Según cierto sesgo, el progreso de la cultura se nos aparece como un progreso desde lo lejano hacia lo próximo. El hombre ha empezado por no ocuparse sino de los dioses, que son la mayor lontananza; luego ha ido tomando en consideración, deteniéndose sobre temas que parecían más humildes, demasiado humildes y consuetudinarios, y con sorpresa siempre renovada ha visto que en ellos encontraban su asiento y causa aquellos asuntos sublimes. En ciencia, como en arte o en política, todos los avances han consistido en que algún espíritu genial lograba transferir la seria atención humana de las cosas que eran reconocidas como interesantes a otras en que nadie se había fijado (fijarse es detenerse, demorar en algo, plantar las tiendas sobre una superficie y cargar sobre ella la seriedad de nuestro ánimo). Velázquez, de los cuerpos retrotrae la mirada al aire, que entre ellos y nuestra córnea tiembla sin ser advertido. El gran invento de Goethe –su lírica– radica en haberse atrevido a cantar aquellas personalísimas inquietudes de su pecho en que nadie se había antes parado. Por eso, cuando habla de sus obras completas, puede llamarlas: «la edición de las huellas de mi vida...» En ciencia y en política acontece lo propio: el progreso coincide siempre con una ampliación de nuestra seriedad a cosas antes desapercibidas o tachadas de poco serias.

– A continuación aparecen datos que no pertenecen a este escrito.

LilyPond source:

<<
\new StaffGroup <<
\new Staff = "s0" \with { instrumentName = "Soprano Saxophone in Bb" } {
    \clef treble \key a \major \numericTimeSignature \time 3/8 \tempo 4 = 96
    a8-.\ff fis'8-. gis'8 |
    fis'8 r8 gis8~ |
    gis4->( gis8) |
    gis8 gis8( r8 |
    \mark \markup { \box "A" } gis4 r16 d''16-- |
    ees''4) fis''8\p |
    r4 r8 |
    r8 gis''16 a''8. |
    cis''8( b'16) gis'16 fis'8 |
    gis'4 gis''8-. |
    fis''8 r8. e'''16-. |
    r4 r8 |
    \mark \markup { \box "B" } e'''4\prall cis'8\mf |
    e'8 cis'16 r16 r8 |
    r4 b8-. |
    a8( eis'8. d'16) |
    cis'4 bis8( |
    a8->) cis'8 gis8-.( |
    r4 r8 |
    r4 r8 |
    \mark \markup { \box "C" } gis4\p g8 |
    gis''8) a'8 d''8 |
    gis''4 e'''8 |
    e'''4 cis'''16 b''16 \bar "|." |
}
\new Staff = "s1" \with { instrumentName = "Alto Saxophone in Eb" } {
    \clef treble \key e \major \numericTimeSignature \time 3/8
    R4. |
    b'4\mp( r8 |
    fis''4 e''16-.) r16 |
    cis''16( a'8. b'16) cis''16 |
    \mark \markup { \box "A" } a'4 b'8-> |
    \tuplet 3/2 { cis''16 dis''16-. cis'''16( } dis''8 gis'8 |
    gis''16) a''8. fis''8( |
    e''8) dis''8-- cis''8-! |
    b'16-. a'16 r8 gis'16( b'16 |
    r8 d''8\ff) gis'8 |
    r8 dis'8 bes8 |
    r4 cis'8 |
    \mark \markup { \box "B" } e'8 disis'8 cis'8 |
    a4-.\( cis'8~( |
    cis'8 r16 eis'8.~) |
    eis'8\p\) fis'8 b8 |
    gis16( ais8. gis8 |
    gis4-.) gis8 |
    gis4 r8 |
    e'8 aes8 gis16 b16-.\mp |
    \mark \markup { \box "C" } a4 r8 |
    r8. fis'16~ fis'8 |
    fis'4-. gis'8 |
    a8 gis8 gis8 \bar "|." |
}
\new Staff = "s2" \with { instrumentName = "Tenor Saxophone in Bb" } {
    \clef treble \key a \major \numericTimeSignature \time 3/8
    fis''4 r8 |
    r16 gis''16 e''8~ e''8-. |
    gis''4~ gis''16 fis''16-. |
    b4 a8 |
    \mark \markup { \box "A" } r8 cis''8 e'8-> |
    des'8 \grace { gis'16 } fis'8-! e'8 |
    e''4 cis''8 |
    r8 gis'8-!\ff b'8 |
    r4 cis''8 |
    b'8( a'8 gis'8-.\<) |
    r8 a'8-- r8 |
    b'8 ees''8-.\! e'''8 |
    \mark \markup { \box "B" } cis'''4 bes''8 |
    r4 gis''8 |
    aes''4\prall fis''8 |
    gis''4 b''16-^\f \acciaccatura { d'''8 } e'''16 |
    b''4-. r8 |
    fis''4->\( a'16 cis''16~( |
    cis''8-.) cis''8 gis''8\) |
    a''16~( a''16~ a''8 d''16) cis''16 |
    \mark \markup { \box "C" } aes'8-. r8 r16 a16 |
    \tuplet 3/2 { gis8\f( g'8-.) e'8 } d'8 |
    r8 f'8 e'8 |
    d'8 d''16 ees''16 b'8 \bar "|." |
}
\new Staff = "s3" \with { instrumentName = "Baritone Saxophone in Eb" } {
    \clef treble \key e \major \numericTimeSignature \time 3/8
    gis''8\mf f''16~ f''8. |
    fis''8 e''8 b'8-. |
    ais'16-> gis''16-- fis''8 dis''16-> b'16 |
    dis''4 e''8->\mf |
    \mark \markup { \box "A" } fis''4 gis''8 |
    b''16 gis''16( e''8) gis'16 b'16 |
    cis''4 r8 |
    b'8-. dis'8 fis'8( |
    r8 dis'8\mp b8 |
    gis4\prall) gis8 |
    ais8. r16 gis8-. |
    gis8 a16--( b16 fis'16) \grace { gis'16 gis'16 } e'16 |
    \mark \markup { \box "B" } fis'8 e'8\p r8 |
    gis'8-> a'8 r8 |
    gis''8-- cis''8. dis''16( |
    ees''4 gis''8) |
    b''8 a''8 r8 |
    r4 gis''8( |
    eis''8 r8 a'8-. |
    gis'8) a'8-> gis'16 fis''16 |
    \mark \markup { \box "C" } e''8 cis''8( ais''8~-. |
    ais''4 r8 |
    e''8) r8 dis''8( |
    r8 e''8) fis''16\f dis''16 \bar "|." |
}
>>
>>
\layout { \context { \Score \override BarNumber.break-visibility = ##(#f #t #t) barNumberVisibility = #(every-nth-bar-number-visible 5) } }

¡Poetas, pensadores, políticos, los que aspiráis a la originalidad y a mundos siempre nuevos! No pretendáis crear las cosas, porque esto sería una objeción contra vuestra obra. Una cosa creada no puede menos de ser una ficción. Las cosas no se crean, se inventan en la buena acepción vieja de la palabra: se hallan. Y las cosas nuevas, las minas aún no denunciadas, se encuentran no más allá, sino más acá de lo ya conocido y consagrado, más cerca de vuestra intimidad y domesticidad, en torno de vuestras entrañas, llenando en inmenso filón las horas más humildes de vuestra vida. No insistáis sobre lo que ya triunfa santificado; esforzaos, por el contrario, en hacer arte con lo que, dado que sea percibido, parece antiartístico; en hacer ciencia sobre lo que la ciencia de hoy ignora, y política con los intereses que hoy se antojan antipolíticos. Eso mismo han hecho cuantos alguna vez hicieron verdaderamente arte y ciencia y política.
1916
Y sobre todos estos pensamientos y estas exigencias de mi corazón veo, como un fondo doliente, la guerra. ¿Habrá habido una guerra más triste, monótona y moralmente sorda que ésta? ¡Y todavía en los discursos de los políticos y en los artículos de los periódicos se dice que combaten dos culturas! Las culturas son actitudes del ingenio, y no pueden combatir sino ingeniosamente. Ahora bien: en esta guerra no se ha escuchado todavía una sola palabra espiritual.
Sí: es una guerra triste –no sólo una guerra cruel. Los franceses cumplen tristemente con su obligación, sea dicho en su honor. Pero yo preferiría que el cumplimiento del deber tomase un aire más alegre. ¡Qué le voy a hacer! Desconfío del heroísmo triste.
Los alemanes combaten también tristemente –aunque en ellos tome otro cariz la tristeza. Combaten con saña, con prisa –y perdóneseme la ingenuidad–, con un excesivo afán de vencer.
¿Es tan ingenuo esto que digo como a primera vista parece? Al Estado alemán le acontece en esta lucha lo mismo que a los libros alemanes donde se ensaya la teoría de la guerra: que si la guerra se pierde, no sirve de nada cuanto ha hecho aquél ni cuanto han dicho éstos. Y conviene servir para todo. Un pueblo no sólo ha de saber vencer, sino también ser vencido. Manifiesta cierta pobreza de espíritu no estar dispuesto a ver en la derrota una de las caras que puede tomar la vida.